A few adjustments to make:
  • eliminate the under-the-bust seam, as it is not a flattering look on me.
  • make it a v-neck both front and back (Burda has a scoop front and a v back)
  • maybe make it sleeveless... or keep the capsleeves?
  • might go with a slight a-line if there's enough fabric (only have 2+ yards)
And here's the sketch:

The time I spent making the basic sloper was definitely a worthy investment! Drafting and cutting the pattern pieces for this dress took only half an hour and I can be sure that it will fit. Burda's way of patterning would take at least twice as long for me, what with the multiple rounds of fitting and altering and all that fun stuff. I bowed to my sloper a few times after realizing how much time I'm saving. (Don't worry, JoanneM; I heed your advice and will still make a muslin.)

I recommend everybody to make their own sloper!

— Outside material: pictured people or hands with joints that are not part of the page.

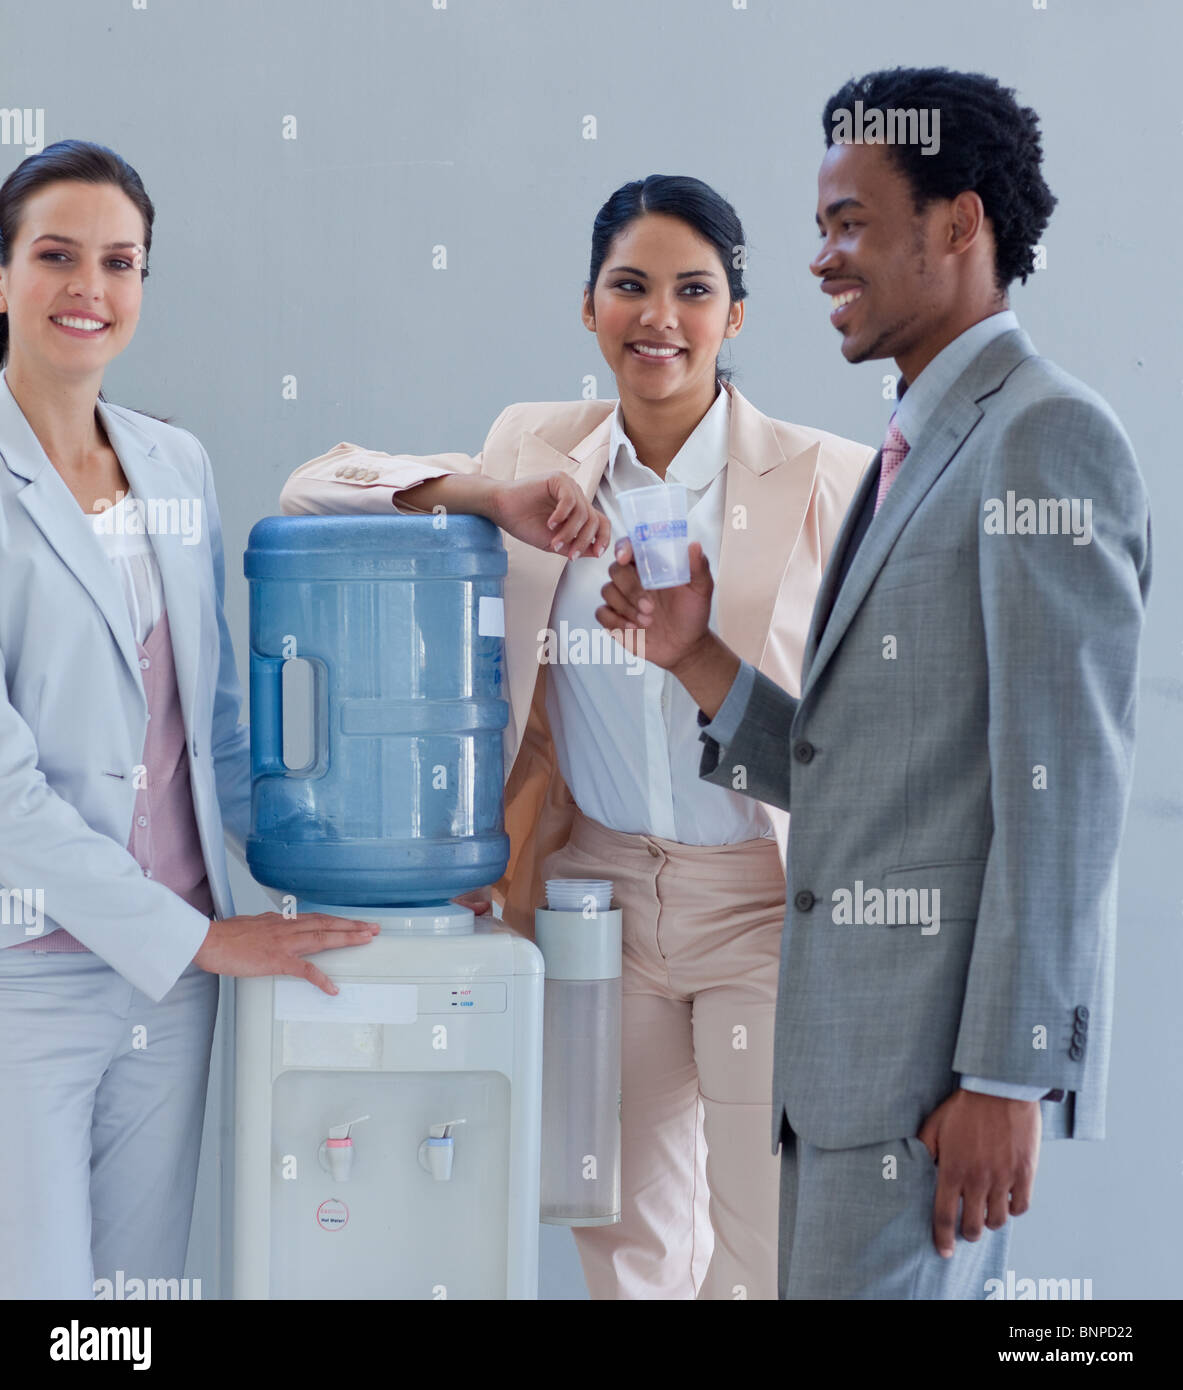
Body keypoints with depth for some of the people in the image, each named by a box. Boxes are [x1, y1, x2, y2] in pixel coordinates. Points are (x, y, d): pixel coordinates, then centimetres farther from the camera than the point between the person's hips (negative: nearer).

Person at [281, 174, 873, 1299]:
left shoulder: (825, 478, -6)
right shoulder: (539, 454, 4)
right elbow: (318, 486, 0)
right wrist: (494, 499, -15)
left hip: (770, 906, -3)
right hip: (600, 892, 4)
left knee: (772, 1257, 1)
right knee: (626, 1248, 16)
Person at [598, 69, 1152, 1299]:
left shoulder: (1045, 436, -11)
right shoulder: (916, 455, 18)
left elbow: (1064, 787, -17)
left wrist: (1007, 1078, -19)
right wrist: (694, 657, 2)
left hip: (947, 1045, -9)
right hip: (851, 1033, 9)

Oh, a side note... This fall is my last semester in graduate school (yay!) so I will be prioritizing school and finishing up the master's thesis (boo!). So, sewing will be intermittent in the next four months (boo again!). Come December, I will have my MsBA in Finance and get back to sewing (double yay - epic win! - even though this degree probably won't mean much nowadays).

Sunday, August 23, 2009

May I present...

... the completed purple dress with pleats:

Details at the sleeve:

... and at the hem:

I decided to use scrap cotton for the lining, which turns out rather nice (it actually looks better than the outside):

Here's me wearing it:

The fit could be improved around the bust, but it fits pretty well otherwise. The cotton makes it look home made, although I can get away with wearing it to work during a casual day.

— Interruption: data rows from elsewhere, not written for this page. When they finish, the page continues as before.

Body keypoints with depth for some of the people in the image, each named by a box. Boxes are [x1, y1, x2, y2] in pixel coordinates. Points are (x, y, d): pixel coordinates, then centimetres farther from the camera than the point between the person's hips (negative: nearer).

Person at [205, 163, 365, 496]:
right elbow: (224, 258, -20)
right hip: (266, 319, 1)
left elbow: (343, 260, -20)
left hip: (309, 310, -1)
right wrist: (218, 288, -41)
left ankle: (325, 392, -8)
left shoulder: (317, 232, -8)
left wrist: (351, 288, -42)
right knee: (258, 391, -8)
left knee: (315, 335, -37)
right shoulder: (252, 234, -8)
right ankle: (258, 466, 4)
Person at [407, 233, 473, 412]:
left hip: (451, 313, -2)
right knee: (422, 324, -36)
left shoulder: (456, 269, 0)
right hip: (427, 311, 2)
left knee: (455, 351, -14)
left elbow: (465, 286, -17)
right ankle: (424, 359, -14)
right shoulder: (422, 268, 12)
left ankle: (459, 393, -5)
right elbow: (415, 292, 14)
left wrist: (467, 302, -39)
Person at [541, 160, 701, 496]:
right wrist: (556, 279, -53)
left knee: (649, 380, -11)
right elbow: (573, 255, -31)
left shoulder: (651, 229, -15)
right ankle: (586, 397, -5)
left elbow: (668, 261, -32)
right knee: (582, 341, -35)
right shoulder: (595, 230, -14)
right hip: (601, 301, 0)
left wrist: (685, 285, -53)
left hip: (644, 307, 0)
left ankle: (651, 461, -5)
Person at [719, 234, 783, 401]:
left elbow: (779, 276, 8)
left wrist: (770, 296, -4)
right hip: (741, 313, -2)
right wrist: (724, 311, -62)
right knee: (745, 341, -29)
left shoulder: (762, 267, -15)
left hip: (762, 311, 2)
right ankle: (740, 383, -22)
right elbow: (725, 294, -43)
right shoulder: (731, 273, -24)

Overall I'm pretty happy with the result. Yay!

Sunday, August 16, 2009

This dress has better be worth it...

... because it is taking longer than I expected. It should have been done this weekend. Evidently not.

Here's the good, the bad, and the ugly of this week's progress:

The Good: Connie Long / Threads quick-lining tutorial worked. (Of course it would... otherwise they wouldn't put it on a book.)

The Bad: This is related to the sleeve/armhole pleats. In the construction, the pleats are to be sandwiched between the right-sides when the armholes are sewn. Naturally, I forgot to do it. So I re-did it. Except now the pleats were backward! Crap! After the second re-do, they came out exactly as intended:

The Ugly: I think this is worse than the pleats incident because I should have known better from previous experience, and fixing it means completely ripping one side and re-doing it because the shoulder/neck/armhole seams have been sewn:

Twisted zipper!

I decided this was a good time to take a break.

Wednesday, August 12, 2009

SewStylish Fall 2009...

... is on newsstands now.
While I have not actually made anything out of SewStylish (I have all of the back issues), there are a couple of pieces that caught my immediate attention on this issue.

First, this skirt:

A girly, feminine number that is more elegant than cutesy. Such beautiful color too, nicely contrasted by the purple blouse.

Then, this top:

A simple V-neck with ties going to the back. Well, not too sure about the neck wraparound there. Can't breath just by looking at it.

The basic designs are so simple and straightforward - just add one easy detail and there you have a pretty piece of clothing.